Forecasting, optimisation and decision systems running in production — built with observability, drift detection and the on-call rota.

Machine learning earns its place when a decision is being made hundreds or millions of times and the cost of getting it slightly more right adds up. We build the models behind those decisions and — more importantly — the systems that keep them honest when the world shifts underneath them.

The line between machine learning and applied AI is increasingly blurry. We use the term ML when the underlying problem is well-defined, the data is structured, and the goal is to optimise a measurable outcome. Generative AI work lives under its own discipline page; both practices share the same MLOps backbone.

What we build

Forecasting

Demand, supply, energy output, prices, throughput — anywhere a downstream decision (procurement, dispatch, staffing, hedging) depends on a credible projection. We pay attention to interval forecasts and calibration, not just point accuracy.

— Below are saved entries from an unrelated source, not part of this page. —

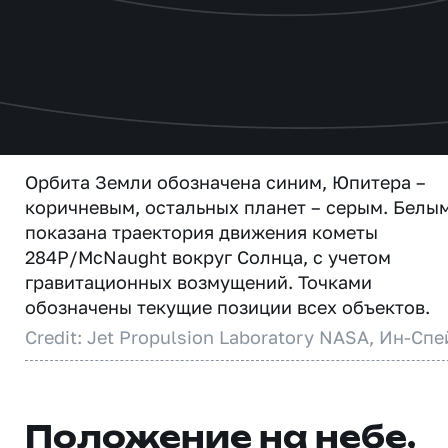
Орбита Земли обозначена синим, Юпитера –
коричневым, остальных планет – серым. Белы
показана траектория движения кометы
284P/McNaught вокруг Солнца, с учетом
гравитационных возмущений. Точками
обозначены текущие позиции всех объектов.
Credit: Jet Propulsion Laboratory NASA, Ин-Спе
Положение на небе,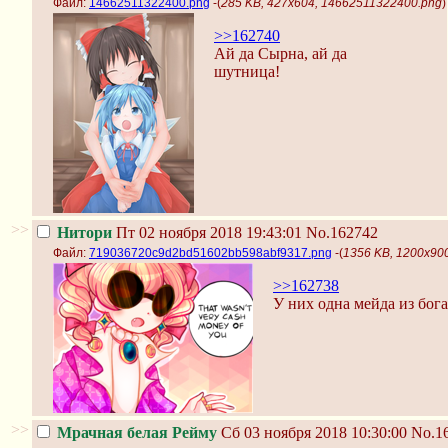
Файл:
14662511322400.png
-(
285 KB, 427x604, 14662511322400.png
)
>>162740
Ай да Сырна, ай да
шутница!
>>
Нитори
Пт 02 ноября 2018 19:43:01
No.162742
Файл:
719036720c9d2bd51602bb598abf9317.png
-(
1356 KB, 1200x90
>>162738
У них одна мейда из бога
>>
Мрачная белая Рейму
Сб 03 ноября 2018 10:30:00
No.1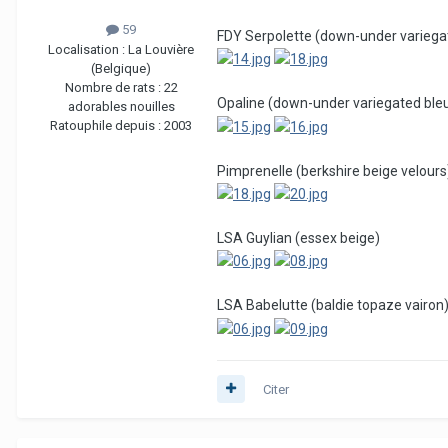
59
FDY Serpolette (down-under variega
Localisation :
La Louvière
(Belgique)
Nombre de rats :
22
Opaline (down-under variegated bleu
adorables nouilles
Ratouphile depuis :
2003
Pimprenelle (berkshire beige velours
LSA Guylian (essex beige)
LSA Babelutte (baldie topaze vairon
Citer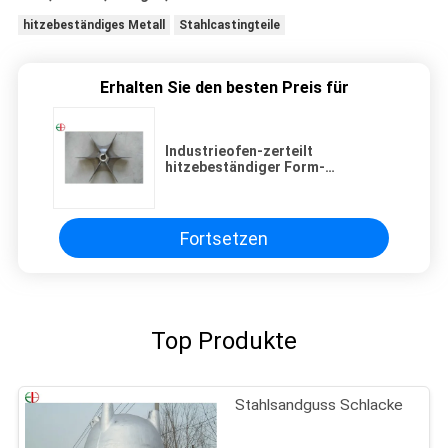
hitzebeständiges Metall
Stahlcastingteile
Erhalten Sie den besten Preis für
Industrieofen-zerteilt
hitzebeständiger Form-
Stahl/Präzisions-Stahlcasting
Fortsetzen
Top Produkte
Stahlsandguss Schlacke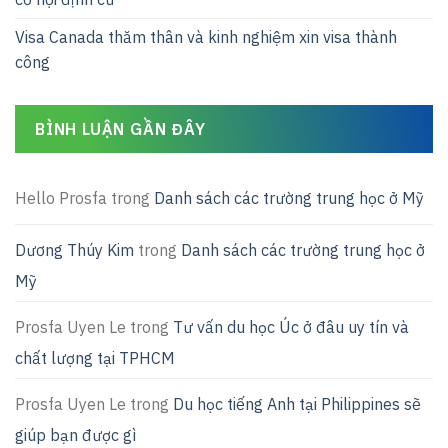
Visa Canada thăm thân và kinh nghiệm xin visa thành
công
BÌNH LUẬN GẦN ĐÂY
Hello Prosfa
trong
Danh sách các trường trung học ở Mỹ
Dương Thúy Kim
trong
Danh sách các trường trung học ở
Mỹ
Prosfa Uyen Le
trong
Tư vấn du học Úc ở đâu uy tín và
chất lượng tại TPHCM
Prosfa Uyen Le
trong
Du học tiếng Anh tại Philippines sẽ
giúp bạn được gì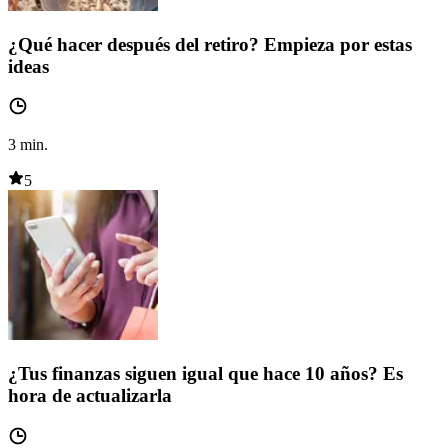
¿Qué hacer después del retiro? Empieza por estas
ideas
3
min.
5
¿Tus finanzas siguen igual que hace 10 años? Es
hora de actualizarla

A forecast nobody acts on is overhead. The hard part is making the forecast operationally usable: integrating it into the planning workflow, sizing the team that interprets it, and instrumenting the downstream decisions so we can tell whether the model is actually moving the business.

Optimisation

Production scheduling, route planning, asset dispatch, feedstock and mix optimisation, energy balancing — combining classical operations research with ML where each fits best. We have built models that adjust process inputs in real time against both environmental factors and commodity benchmarks to maximise yield against current pricing.

Optimisation is where ML and OR meet, and choosing the right tool for the right sub-problem is most of the work. We have no allegiance to either tradition — we use mixed-integer solvers, dynamic programming, reinforcement learning or learned heuristics depending on the structure of the problem.

Classification and computer vision

Material identification, quality grading, defect detection and document classification — trained on real client data, deployed where they are used (cloud, on-prem or edge), and retrained on a schedule we maintain. Used at scale in industrial sorting and processing operations.

The interesting questions in classification are rarely about model architecture. They are about labelling guidelines, class taxonomy under disagreement, dataset coverage of rare-but-costly failure modes, and the retraining cadence that keeps the model in step with reality.

Anomaly detection

Fraud, fault, drift, emerging risk. We design for the rate of false positives the downstream team can actually triage, not the rate that looks good in a slide.

Anomaly systems live or die on the alerting pipeline. We work as much on alert prioritisation, suppression and feedback loops as we do on the underlying detector — because a sensitive detector wired into an unworkable inbox is worth less than a calibrated one wired into a clear runbook.

How we operate models in production

  • Versioned models, prompts and datasets in a registry the team trusts.
  • Continuous evaluation against held-out and live traffic with explicit acceptance criteria.
  • Drift detection on inputs and outputs — alert thresholds set against business consequence, not statistical purity.
  • Rollback paths and shadow deployments so a regression never breaks the user-visible service.
  • Cost monitoring so inference does not silently turn into the largest line on the cloud bill.
  • Real-time BI dashboards so the operators consuming the model can see what it is doing.

Most ML projects fail in operations, not in modelling. The boring parts of this list are what we spend most of our time on, and what makes the difference between a model that ships and a model that quietly stops being used.